His widow, Maria Margareta, sold the house on 19.10.1772 to her only son, Georg Alexander Mayer (Meyer), who, like his father, was also a butcher by trade. He had been born in 1745 and married Anna Barbara Mayer, daughter of leather manufacturer Michael Mayer and Maria Margareta Schober, in 1772. She died at the young age of 24 in 1777, when her daughter was less than a year old and her son only four. Her widower, Georg Alexander Mayer, married Elisabeth Hummer from Parkstein. Their only child, Johann Karl, died immediately after his birth in 1780.

Mr. and Mrs. Alexander and Elisabeth Meyer sold the "house on the square between the houses belonging to Andrä Schober, baker and confectioner, and Erhard Roscher, butcher" to Johann Christian Dienstl, an unmarried soon-to-be master comb-maker, for 1850 gulden on 15.1.1782. Johann Christian Dienstl went on to marry Maria Regina Herbst from Vilseck in 1789. Of the 10 children that the Dienstls had, 3 boys and 3 girls died as young children. In the property tax register of 1808, the house is described as follows: "the residence of the comb-maker in the city", Johann Christian Dienstl, a spacious dwelling in the city between the houses belonging to Erhard Roscher and Joseph Fruth with personal brewing entitlement and the trade of comb-maker. The yearly tax for the estate amounted to 17 gulden and 25 kreuzer.

Daughter Margarethe Dienstl and her intended husband, city clerk Zachäus Eduard Herrmann, bought the three-storey house in the city with barn and land from her parents for 3500 gulden on 7.8.1833. In the old land register from 1841, the estate at house number 93 in Weiden, plan number 110, is described as follows: "... the residence of city clerk Eduard Herrmann. Dwelling, stable and courtyard 0.10 Tagwerk (unit of land measurement). The estate includes a barn at the church of St. Sebastian, a rock cellar at the Weißes Kreuz hotel, a garden on Schanzgraben, meadows and arable land 35.30 Tagwerk and 10.92 Tagwerk of woodland”. The following entry has been made under “Special Circumstances”: This house shares wall and gutter entitlement with neighboring house no. 92 (today Unterer Markt 7). The upper gutter against house no. 94 (today Fleischgasse 1) is maintained solely by the owner of house no. 93, the courtyard wall against the same house is shared.

Mr. and Mrs. Herrmann-Dienstl had 8 children. Their son, Joseph Johann Herrmann, came into the world in this house in 1836. After attending school in Weiden and Amberg, he studied law and joined the Bavarian civil service. From 1889 until 1895, he was a member of the Lower House of Parliament in Munich for the constituency of Weiden. Joseph Herrmann then represented the Kingdom of Bavaria in the Federal Council and was particularly involved in the passing of social legislation. He was given the freedom of his home city of Weiden and, as a state councilor, he was raised to the peerage as Ritter von Herrmann. He died in 1914 in Munich, where his father had also died before him in 1854. His mother died in Weiden in 1899 at the age of 93. The house at Unterer Markt 9 remained in the possession of Margarete Herrmann, a woman of independent means who died in Weiden in 1921 aged 75.

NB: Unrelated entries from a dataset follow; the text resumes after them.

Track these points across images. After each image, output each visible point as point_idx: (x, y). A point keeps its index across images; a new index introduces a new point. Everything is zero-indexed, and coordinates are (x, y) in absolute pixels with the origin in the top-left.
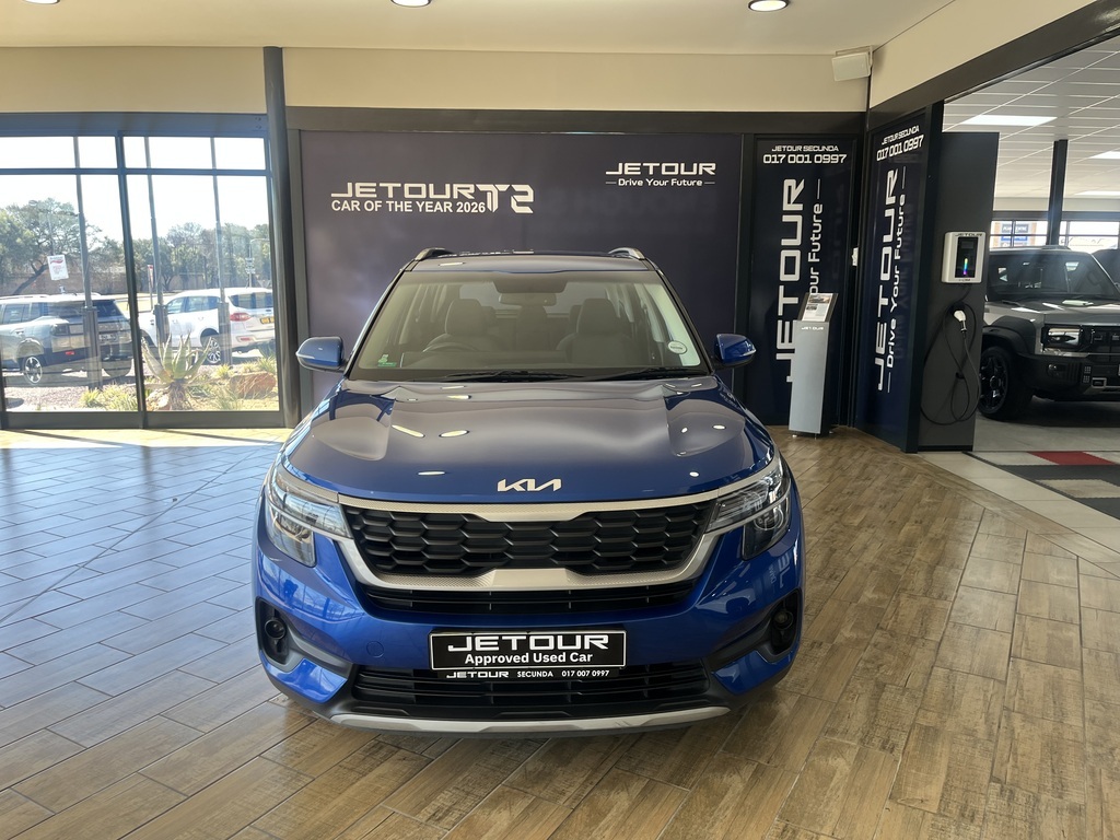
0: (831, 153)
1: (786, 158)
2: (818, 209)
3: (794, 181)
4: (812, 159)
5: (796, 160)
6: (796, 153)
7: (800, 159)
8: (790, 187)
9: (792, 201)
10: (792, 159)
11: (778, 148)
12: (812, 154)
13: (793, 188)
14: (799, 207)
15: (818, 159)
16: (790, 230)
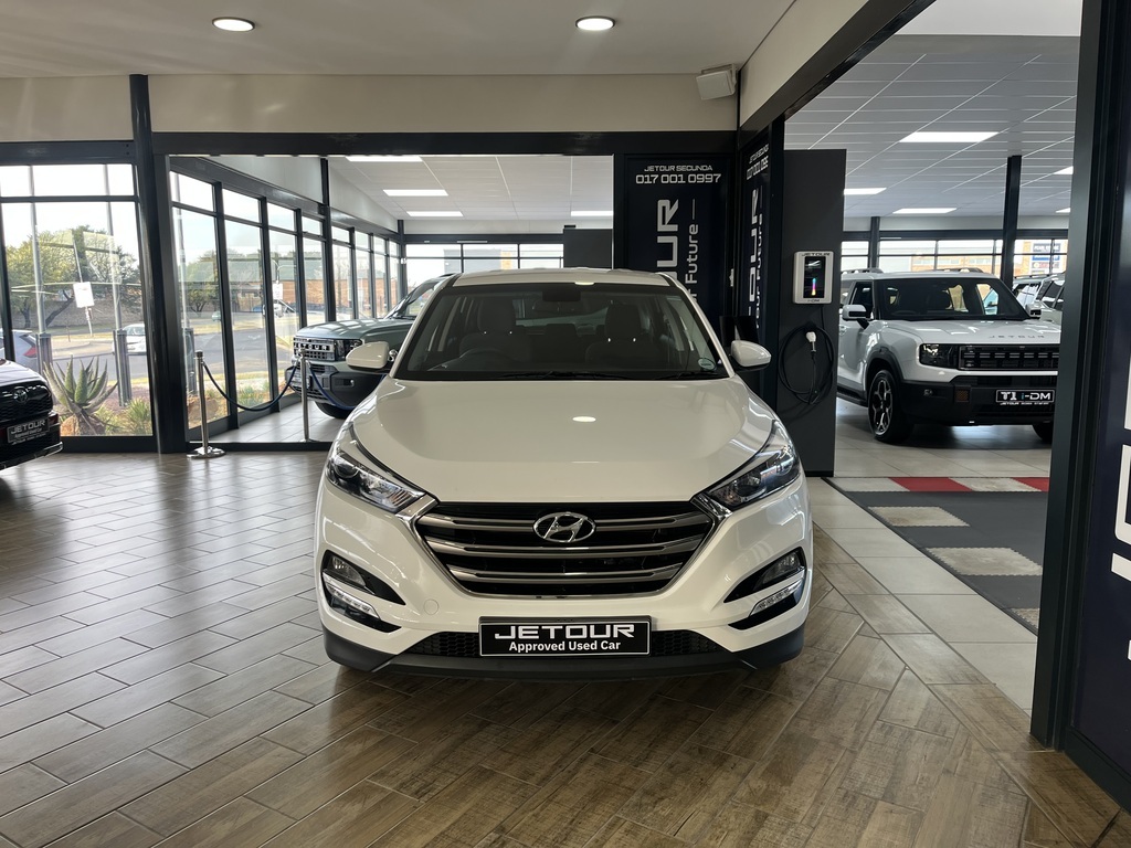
0: (705, 173)
1: (659, 178)
2: (694, 229)
3: (668, 202)
4: (685, 178)
5: (669, 180)
6: (669, 173)
7: (673, 179)
8: (664, 208)
9: (667, 220)
10: (665, 179)
11: (651, 169)
12: (686, 174)
13: (667, 208)
14: (674, 228)
15: (692, 178)
16: (666, 251)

The estate passed to the regional court physician Dr. med. Gustav Vierling. His relative, the academic painter and sculptor Wilhelm Vierling, created the St. George for the house above the archway with the Vierling family symbol, the horizontal half eight.

His widow, Hedwig Vierling, sold the house to the fruit wholesaler Max Gottschalk prior to World War Two. The latter’s widow, Betty, ran the business as a food and fruit store until its sale in the 80s to Robert Müller.